THE TASK —
When a line in the entries below contains the word "Boyd", copy that line.

Structured diff data:
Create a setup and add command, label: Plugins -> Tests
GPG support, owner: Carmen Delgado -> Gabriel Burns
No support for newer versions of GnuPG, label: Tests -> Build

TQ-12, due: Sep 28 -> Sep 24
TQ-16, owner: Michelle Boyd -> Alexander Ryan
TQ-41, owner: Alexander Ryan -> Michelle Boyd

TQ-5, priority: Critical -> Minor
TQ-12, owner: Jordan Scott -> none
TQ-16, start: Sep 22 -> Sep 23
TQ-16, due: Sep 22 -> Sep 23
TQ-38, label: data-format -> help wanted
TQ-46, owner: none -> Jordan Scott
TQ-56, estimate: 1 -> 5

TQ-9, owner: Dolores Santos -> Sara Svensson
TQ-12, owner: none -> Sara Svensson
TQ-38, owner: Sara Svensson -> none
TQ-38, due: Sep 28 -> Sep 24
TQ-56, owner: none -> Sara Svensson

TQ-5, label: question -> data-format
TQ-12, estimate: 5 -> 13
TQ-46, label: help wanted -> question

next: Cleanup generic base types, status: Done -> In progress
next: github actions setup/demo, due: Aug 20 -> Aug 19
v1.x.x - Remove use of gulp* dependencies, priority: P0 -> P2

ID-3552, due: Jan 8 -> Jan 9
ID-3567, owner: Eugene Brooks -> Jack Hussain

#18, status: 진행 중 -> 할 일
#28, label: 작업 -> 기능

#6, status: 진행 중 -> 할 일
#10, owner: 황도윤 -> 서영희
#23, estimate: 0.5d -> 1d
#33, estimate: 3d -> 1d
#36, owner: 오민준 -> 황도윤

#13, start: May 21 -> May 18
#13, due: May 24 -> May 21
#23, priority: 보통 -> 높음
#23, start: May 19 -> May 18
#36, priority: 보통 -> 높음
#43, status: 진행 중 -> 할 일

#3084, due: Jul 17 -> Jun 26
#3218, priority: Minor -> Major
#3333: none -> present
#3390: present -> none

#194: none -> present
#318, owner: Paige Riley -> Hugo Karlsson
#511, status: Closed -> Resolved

ANSWER SPACE —
TQ-16, owner: Michelle Boyd -> Alexander Ryan
TQ-41, owner: Alexander Ryan -> Michelle Boyd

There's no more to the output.